Ivânia Vieira **
Há 49 anos, desde a criação do festival, Nossa Senhora do Carmo abençoa o Boi-Bumbá de Parintins (a “ilha encantada” da região do Baixo Amazonas).
Se no começo dessa história era complicado entender e aceitar a presença da santa, carregada de um lado a outro no território da festa, ora pelo Boi Azul ora pelo Boi Vermelho, hoje um grande acordo reúne partes aparentemente dissociáveis dessa que é uma das mais arrojadas tramas amazônicas.
Às bênçãos da santa, padroeira do município, misturam-se os rituais dos pajés, os rebolados em dois tons das cunhãs-porangas, as danças sincronizadas das tribos, a molequice de Pai Francisco e Catirina e as loucuras de milhares de fanáticos torcedores saídos de todas as regiões do mundo.
É um caldeirão cultural capaz de confraternizar o profano e o religioso.
E é esse mundo que o jornalista, escritor e professor Wilson Nogueira nos leva a conhecer com toda intensidade provocada pelos cenários marcados por cores fortes, alta temperatura, disputas intensas, desencantos e encantos.
Boi-bumbá: imaginário e espetáculo na Amazônia, livro resultado da tese de doutoramento de Wilson Nogueira faz mergulhos profundos nos múltiplos aspectos envolvidos na brincadeira mais famosa do Amazonas e da Amazônia Ocidental.
Nas primeiras páginas o autor avisa a que veio ao situar o Boi-Bumbá de Parintins como manifestação cultural da Amazônia e o desaguadouro do imaginário amazônico para o espetáculo midiático.

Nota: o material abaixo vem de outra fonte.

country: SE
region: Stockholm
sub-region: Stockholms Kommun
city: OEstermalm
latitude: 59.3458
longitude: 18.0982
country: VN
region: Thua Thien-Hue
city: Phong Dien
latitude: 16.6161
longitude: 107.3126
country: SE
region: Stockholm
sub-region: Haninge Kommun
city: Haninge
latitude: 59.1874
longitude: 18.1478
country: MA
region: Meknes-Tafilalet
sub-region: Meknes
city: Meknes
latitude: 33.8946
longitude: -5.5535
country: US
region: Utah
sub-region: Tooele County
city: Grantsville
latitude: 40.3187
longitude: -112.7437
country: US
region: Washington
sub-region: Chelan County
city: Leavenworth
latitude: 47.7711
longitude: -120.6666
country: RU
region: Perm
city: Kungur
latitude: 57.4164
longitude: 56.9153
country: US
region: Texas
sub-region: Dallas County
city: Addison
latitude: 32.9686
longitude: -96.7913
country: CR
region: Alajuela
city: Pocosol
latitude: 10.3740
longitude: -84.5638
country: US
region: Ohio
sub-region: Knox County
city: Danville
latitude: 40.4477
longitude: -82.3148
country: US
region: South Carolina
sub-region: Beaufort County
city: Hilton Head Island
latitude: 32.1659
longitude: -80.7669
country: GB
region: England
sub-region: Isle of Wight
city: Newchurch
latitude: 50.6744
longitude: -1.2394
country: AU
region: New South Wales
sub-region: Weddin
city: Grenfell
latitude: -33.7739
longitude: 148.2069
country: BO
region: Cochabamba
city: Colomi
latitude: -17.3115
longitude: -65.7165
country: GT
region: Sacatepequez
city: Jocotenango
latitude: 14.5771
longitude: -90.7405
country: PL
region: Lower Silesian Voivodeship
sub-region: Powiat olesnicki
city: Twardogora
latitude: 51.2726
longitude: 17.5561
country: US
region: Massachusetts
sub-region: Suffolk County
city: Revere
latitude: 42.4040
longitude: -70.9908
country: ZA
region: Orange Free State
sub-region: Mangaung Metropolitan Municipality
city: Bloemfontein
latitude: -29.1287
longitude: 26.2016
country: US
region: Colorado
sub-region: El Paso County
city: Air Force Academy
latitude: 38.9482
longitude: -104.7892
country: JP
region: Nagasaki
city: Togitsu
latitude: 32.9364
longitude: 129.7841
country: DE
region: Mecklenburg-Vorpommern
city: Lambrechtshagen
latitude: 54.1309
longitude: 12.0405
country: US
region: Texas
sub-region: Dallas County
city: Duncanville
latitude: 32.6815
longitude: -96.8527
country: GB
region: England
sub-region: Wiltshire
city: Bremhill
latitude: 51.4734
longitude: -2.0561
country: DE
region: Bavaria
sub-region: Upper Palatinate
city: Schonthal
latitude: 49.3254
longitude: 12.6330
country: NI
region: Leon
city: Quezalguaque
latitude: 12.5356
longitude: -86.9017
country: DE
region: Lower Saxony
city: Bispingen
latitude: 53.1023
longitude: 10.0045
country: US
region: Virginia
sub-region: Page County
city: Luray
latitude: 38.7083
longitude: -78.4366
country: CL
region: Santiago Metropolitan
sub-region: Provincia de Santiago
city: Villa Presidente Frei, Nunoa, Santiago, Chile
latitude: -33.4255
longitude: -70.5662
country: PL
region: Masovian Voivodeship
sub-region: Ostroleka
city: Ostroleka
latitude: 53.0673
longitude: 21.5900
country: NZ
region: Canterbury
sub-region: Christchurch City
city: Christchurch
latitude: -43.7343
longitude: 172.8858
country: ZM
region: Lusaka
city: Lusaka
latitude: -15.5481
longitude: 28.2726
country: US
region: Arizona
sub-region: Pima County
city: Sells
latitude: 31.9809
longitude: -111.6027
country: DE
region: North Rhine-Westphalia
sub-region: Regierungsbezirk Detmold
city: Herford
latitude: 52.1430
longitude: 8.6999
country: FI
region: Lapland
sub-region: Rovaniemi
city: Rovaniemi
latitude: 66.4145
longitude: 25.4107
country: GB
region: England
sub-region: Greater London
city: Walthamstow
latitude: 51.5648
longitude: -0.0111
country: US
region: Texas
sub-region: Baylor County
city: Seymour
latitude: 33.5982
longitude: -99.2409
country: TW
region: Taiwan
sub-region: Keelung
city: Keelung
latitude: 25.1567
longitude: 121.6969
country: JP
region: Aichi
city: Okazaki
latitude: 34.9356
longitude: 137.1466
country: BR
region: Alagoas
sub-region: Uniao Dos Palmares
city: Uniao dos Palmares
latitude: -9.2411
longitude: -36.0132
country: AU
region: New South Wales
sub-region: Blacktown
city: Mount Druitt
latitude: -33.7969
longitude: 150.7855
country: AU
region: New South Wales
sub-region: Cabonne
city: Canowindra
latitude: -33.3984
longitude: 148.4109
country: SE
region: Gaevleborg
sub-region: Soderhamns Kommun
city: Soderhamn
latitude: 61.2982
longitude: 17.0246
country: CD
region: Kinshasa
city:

Amante das letras quer escrevendo-as quer lendo-as, usa esse amor para mobilizar razão, sensibilidade, lembranças, desejos, imaginação, criação, ficção realidade e sociabilidades na construção desse livro, a primeira obra onde a maturidade científico-autoral se revela mais completamente.
A publicação não trata apenas do boi-bumbá parintinense.
Recorre à festa como ancoradouro, ao antes e depois dela, para estabelecer diferentes diálogos com o mundo, apresentar entrelaçamentos culturais, feições mercadológicas, afetividades e nuanças da paixão tendo o rio Amazonas como transportador (recebendo e despachando) esses acontecimentos.
Como tese, o trabalho de Wilson Nogueira cumpre uma tarefa singular: ajuda a região Amazônica a reduzir o acanhamento da produção científica, amplia a produção de conhecimentos em torno de realidades amazônicas e oferece um novo olhar sobre o boi-bumbá de Parintins.
O livro tempera o formato e abre caminhos de liberdades tal como afirma o autor à pag. 42 “[…]aprendi a viajar, a imaginar e a caminhar por lugares e mundos desconhecidos[…]” e, assim, também nos leva a querer viajar nas páginas, “[…] a caminhar na floresta, a identificar as árvores, os animais, a coletar os frutos[…]” ou desenhar no chão batido da Baixa do São José, um lugar de feitiço da floresta do universo.
Ao tecer os fios da publicação, o autor desafia nossas reações diante dos dramas e das alegrias da Terra. O que realmente nos importa nessa passagem por ela?
Quanto tempo é preciso para descobrir o que Ailton Krenak, convocado por Wilson Nogueira nesta obra, quer dizer: “[…] quando estamos cantando para os pássaros, eles cantam para a gente, então nós cantamos para as pedras, para a montanha, para as águas dos rios, para os peixes”.
Eis aqui uma história feita de tantos enredos que vale ser degustada.
*O texto está na contracapa do livro.
**A autora é jornalista, escritora e professora de Jornalismo na Ufam.